● **Stated problem**: Format the lines of the material from the line containing "locality: Puu Kaala, Waianae Mts., Waianaeuka" through the end as a JSON list of strings, one string per line, with blank lines omitted. Leave the pictures out.

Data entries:
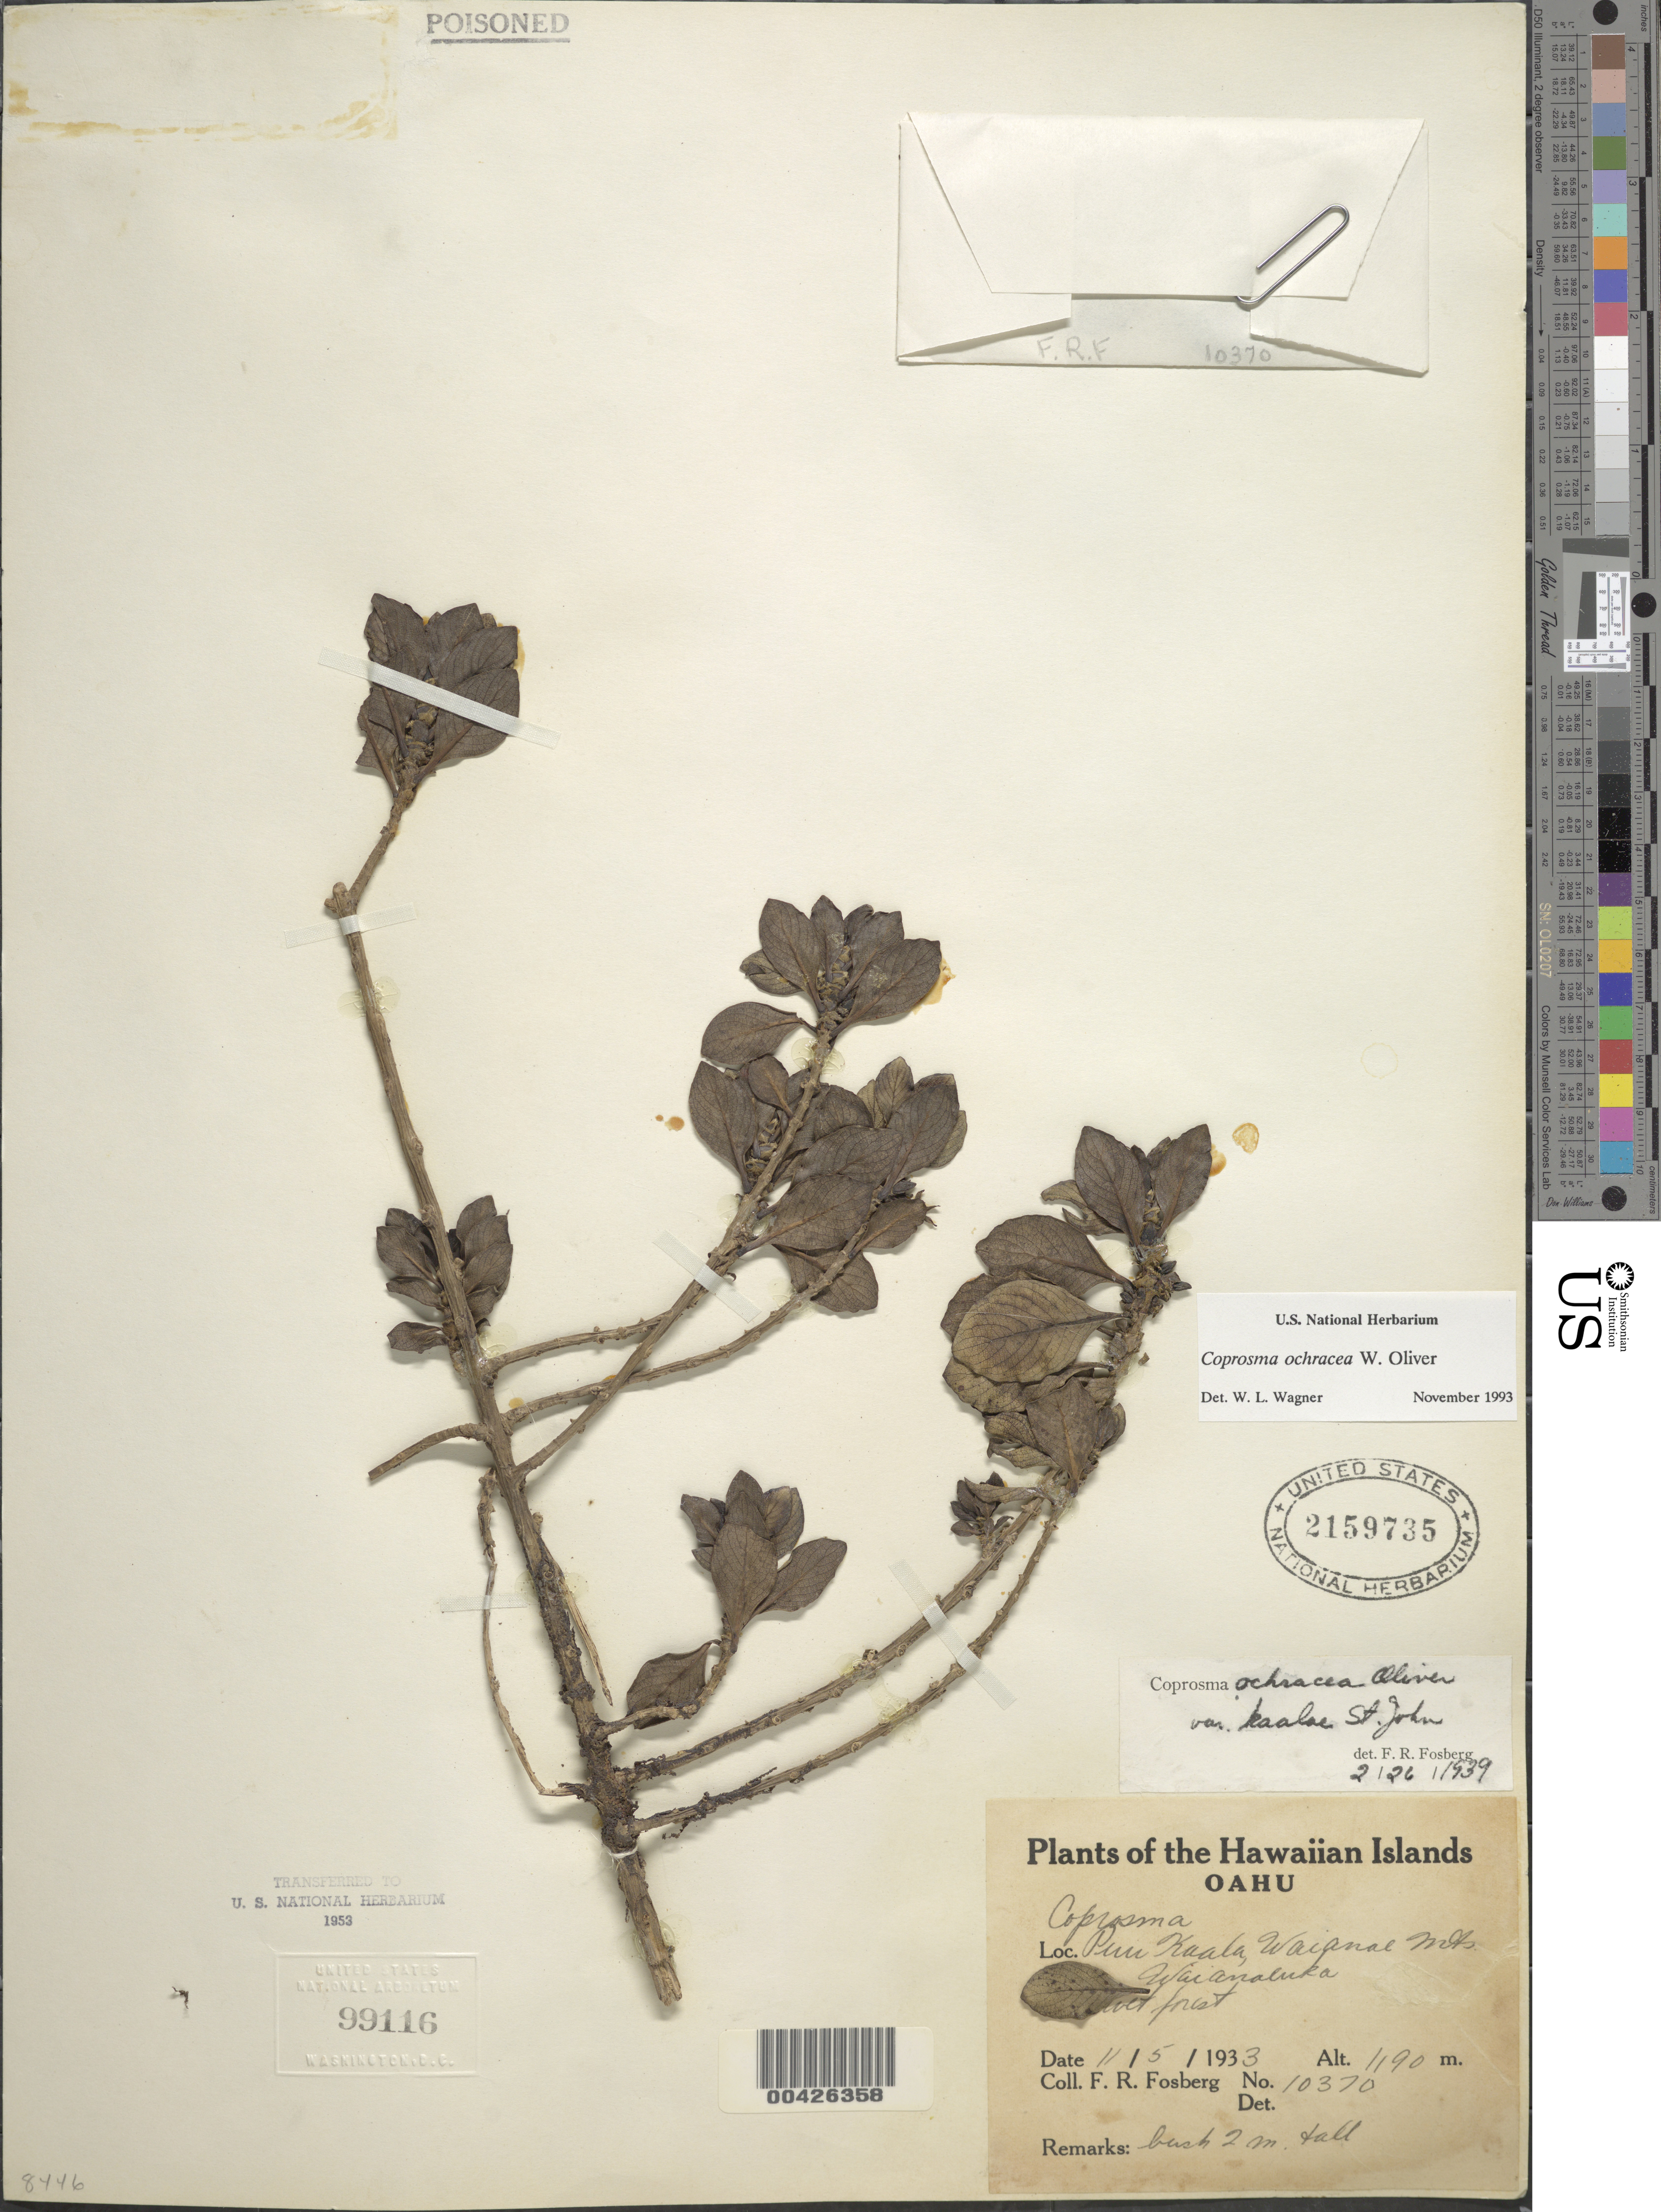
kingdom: Plantae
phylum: Tracheophyta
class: Magnoliopsida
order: Gentianales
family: Rubiaceae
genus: Coprosma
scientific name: Coprosma ochracea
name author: W.R.B. Oliv.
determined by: Wagner, W. L., (BOT), Smithsonian Institution - National Museum of Natural History (UNITED STATES)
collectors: F. R. Fosberg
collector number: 10370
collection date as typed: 5 Nov 1933 to 11 May 1933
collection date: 1933-05-11/1933-11-05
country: United States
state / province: Hawaii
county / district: Honolulu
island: Oahu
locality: Puu Kaala, Waianae Mts., Waianaeuka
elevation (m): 1190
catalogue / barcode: US 2159735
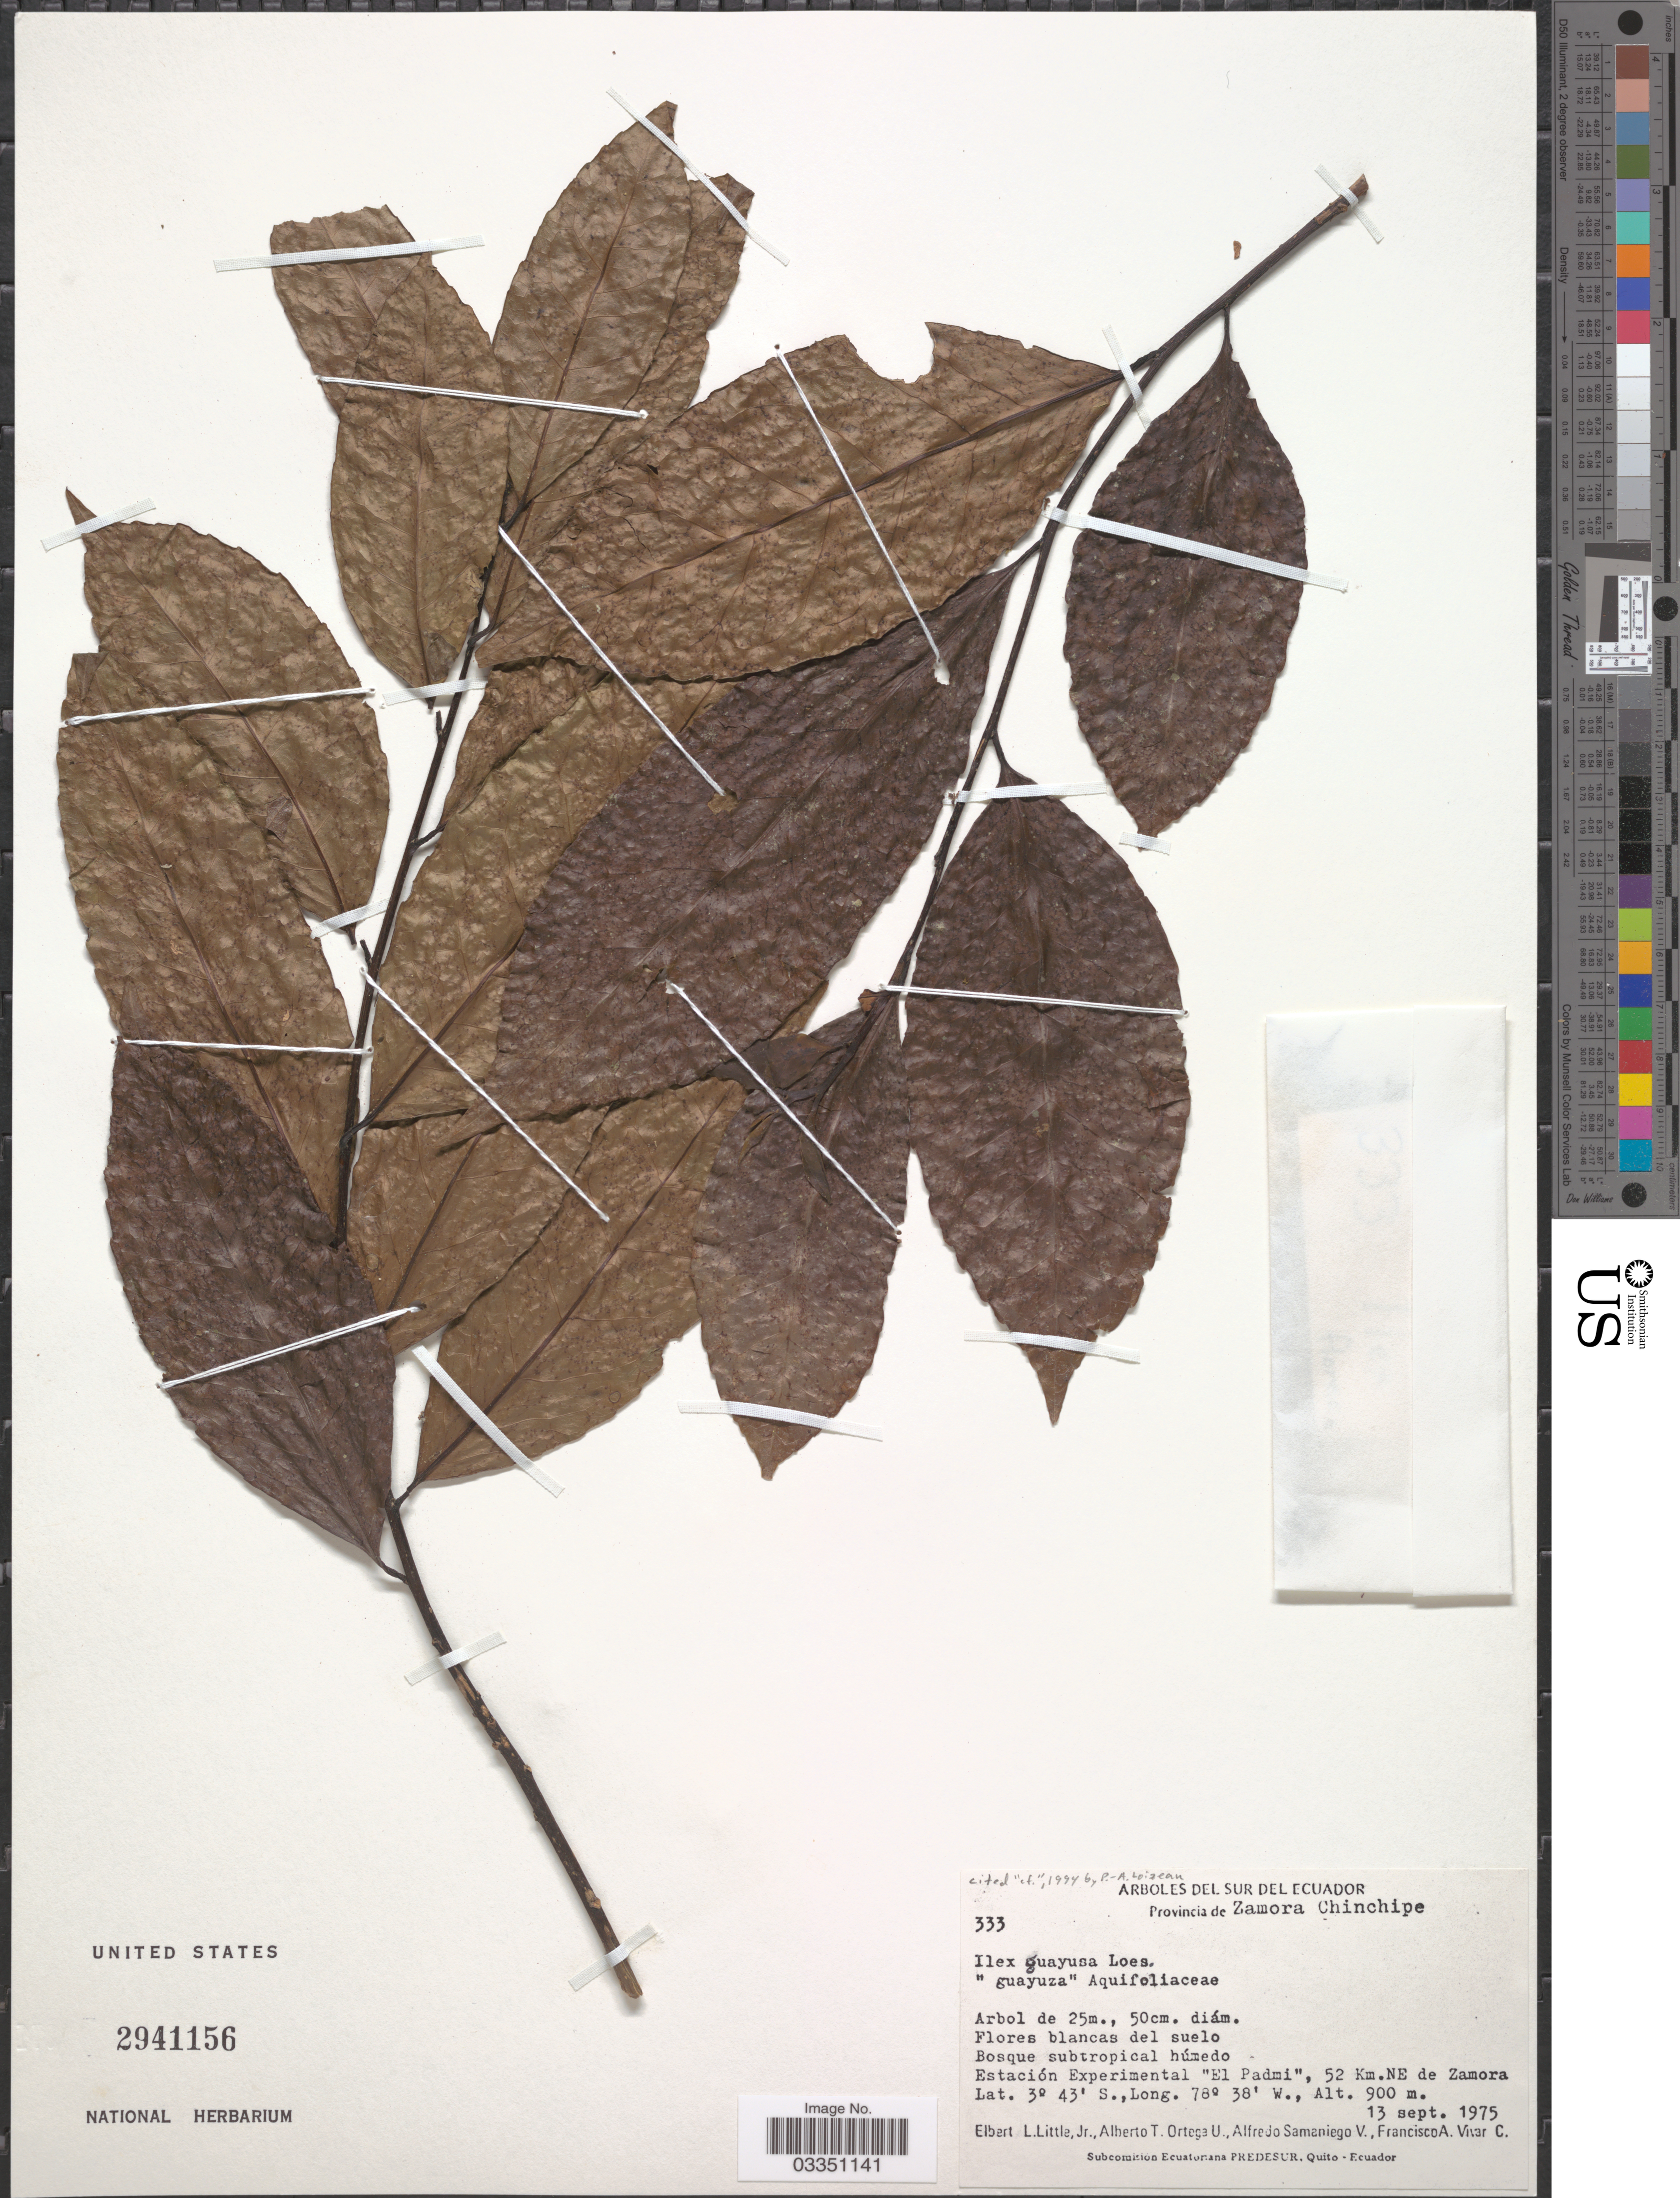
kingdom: Plantae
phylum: Tracheophyta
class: Magnoliopsida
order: Aquifoliales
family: Aquifoliaceae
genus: Ilex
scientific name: Ilex guayusa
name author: Loes.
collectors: E. L. Little, A. T. Ortega U., A. V. Samaniego & F. A. Vivar C.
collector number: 333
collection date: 1975-09-13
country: Ecuador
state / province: Zamora-Chinchipe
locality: Arboles del Sur del Ecuador. Estación Experimental "El Padmi", 52 Km. NE de Zamora.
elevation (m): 900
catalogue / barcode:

● **Exercise result**:
[
  "locality: Puu Kaala, Waianae Mts., Waianaeuka",
  "elevation (m): 1190",
  "catalogue / barcode: US 2159735",
  "kingdom: Plantae",
  "phylum: Tracheophyta",
  "class: Magnoliopsida",
  "order: Aquifoliales",
  "family: Aquifoliaceae",
  "genus: Ilex",
  "scientific name: Ilex guayusa",
  "name author: Loes.",
  "collectors: E. L. Little, A. T. Ortega U., A. V. Samaniego & F. A. Vivar C.",
  "collector number: 333",
  "collection date: 1975-09-13",
  "country: Ecuador",
  "state / province: Zamora-Chinchipe",
  "locality: Arboles del Sur del Ecuador. Estación Experimental \"El Padmi\", 52 Km. NE de Zamora.",
  "elevation (m): 900",
  "catalogue / barcode:"
]